In my last blog, I talked about the often-overlooked role of insight in creating persuasive content. In particular, companies that pursue engagement as defined by social media tend to produce content that is too similar to everyone else's for it to be persuasive. This post examines another essential factor that companies tend to miss: value and its role in persuading customers to purchase products.
In a new piece of analysis, Forrester Research studies a common misunderstanding by service providers of how their customers derive benefits from their products. We all have strong views on why our products are great and what we think compels customers to buy them. But as Forrester's analysis tells us, companies' perceptions of the value of their products are frequently misaligned with customers' experiences.
This finding leaped off the page because it's consistent with one of the major findings in this year's 20 for 20 White Paper - that vendors, particularly vendors of technology, tend to misunderstand the nature of ROI and its role in persuading prospects to purchase products.
The Value of Multifamily Technology Solutions
The central observation in 20 for 20 came from asking the 20 senior executives how they justified spending money on technology-enabled projects. We asked about four types of multifamily technology solutions (leasing, data analytics, resident fintech and connected/smart communities), which made a total of 80 different sets of technology decisions. While the executives provided reasons that justified their projects, not a single project was justified based on a numerical calculation of ROI.
This finding is deeply counterintuitive for most sales and marketing professionals, whose training usually places the central focus on the financial benefits of their solutions. "Lead with the figures" is the common mantra for sales presentations. But the more conversations I have with buyers, the more I learn that that is the wrong focus for persuasive content. Value is something other than the outcome of the arithmetic in a sales ROI spreadsheet.
The fascinating finding of the Forester Paper is that organizations, as they put it, "don't understand how their customers derive value" and that they measure using "flawed proxies" of value.
The Danger of the "Flawed Proxy" of Value
My observation in 20 for 20 was that sellers tend to see ROI as a number: NOI increase, cost reduction, etc. Buyers, on the other hand, see it as a rationale. For example, they might think they want to drive leads to the highest converting channel. But that doesn't entail having a specific number of leads or specific percentage conversion rates they're trying to achieve. Buyers want you to persuade them of how your product helps them improve rather than show them numbers based on your predictions and assumptions.

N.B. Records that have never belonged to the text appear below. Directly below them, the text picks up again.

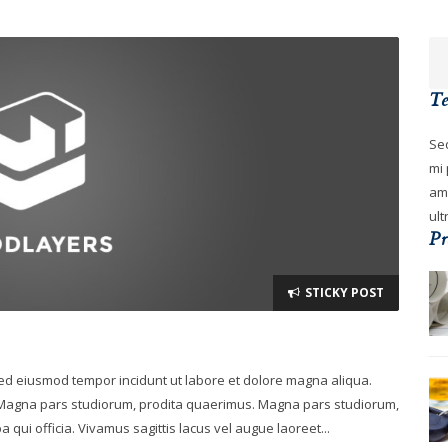
Te
Sed
mi 
ame
ult
Pr
STICKY POST
 sed eiusmod tempor incidunt ut labore et dolore magna aliqua.
. Magna pars studiorum, prodita quaerimus. Magna pars studiorum,
 qui officia. Vivamus sagittis lacus vel augue laoreet...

To restate this observation in the language of Forrester's model, financial lift is a flawed proxy for the value that will ultimately make a buyer opt for your product.

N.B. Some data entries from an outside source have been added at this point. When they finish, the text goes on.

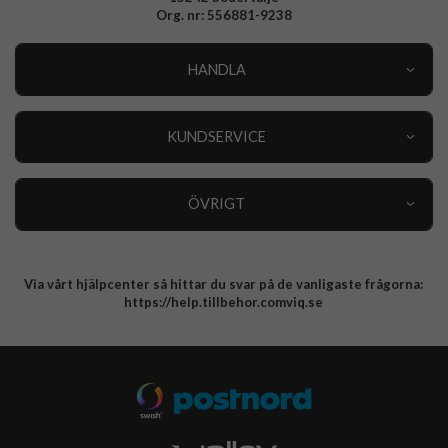
Org. nr: 556881-9238
HANDLA
Outlet
Nyheter
KUNDSERVICE
Varumärken
Kundservice
Specialkategorier
90 dagars öppet köp
ÖVRIGT
Köpevillkor
Om oss
Retur
Om cookies
Via vårt hjälpcenter så hittar du svar på de vanligaste frågorna:
Integritetspolicy
https://help.tillbehor.comviq.se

In proposing a better alternative, Forrester describes four different sources of value: Economic, Functional, Experiential, and Symbolic value. The economic value is the one most people seem to understand. Functional value describes the capabilities the product enables that you would not otherwise be able to do, at least not as well. Experiential value is about how using the product makes you and your organization feel, and symbolic value is how well the values and brand of the vendor and customer align.
Becoming a Mind-Reader
When you combine these four sets of drivers, three of which are not primarily economic, you can develop a much richer understanding of how prospects and customers derive value from products like yours. To do it, you have to get inside the head of the person you're trying to sell to and be prepared to take on different and often conflicting perspectives on the real value drivers.

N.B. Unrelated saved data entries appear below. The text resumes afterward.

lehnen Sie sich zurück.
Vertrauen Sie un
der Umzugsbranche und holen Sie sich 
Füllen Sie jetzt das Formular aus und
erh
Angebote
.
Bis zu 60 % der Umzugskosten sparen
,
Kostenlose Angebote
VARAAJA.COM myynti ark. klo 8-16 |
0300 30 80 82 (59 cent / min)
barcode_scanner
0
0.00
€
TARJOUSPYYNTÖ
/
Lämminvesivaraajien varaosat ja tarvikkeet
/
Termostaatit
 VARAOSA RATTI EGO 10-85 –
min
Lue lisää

The more thoroughly you understand what is truly driving the decision to buy your product rather than somebody else's, the better you can tailor your content to your audience. And—crucially—the less dependent you become on the spreadsheets and the simplistic numerical ROI statements, which are usually not as persuasive as we may think.
Forrester proposes a highly structured process for identifying value drivers and measurement, and it reminds me of the concluding advice I drew from the 20 for 20 research. When trying to persuade a potential buyer, remember they have their own a priori ideas about what makes their business improve.
Those ideas will frequently differ from yours and even more frequently have nothing to do with the ROI estimate you prepared. It's the job of sales and marketing to understand those ideas and engage with them because that provides the foundation for a persuasive conversation.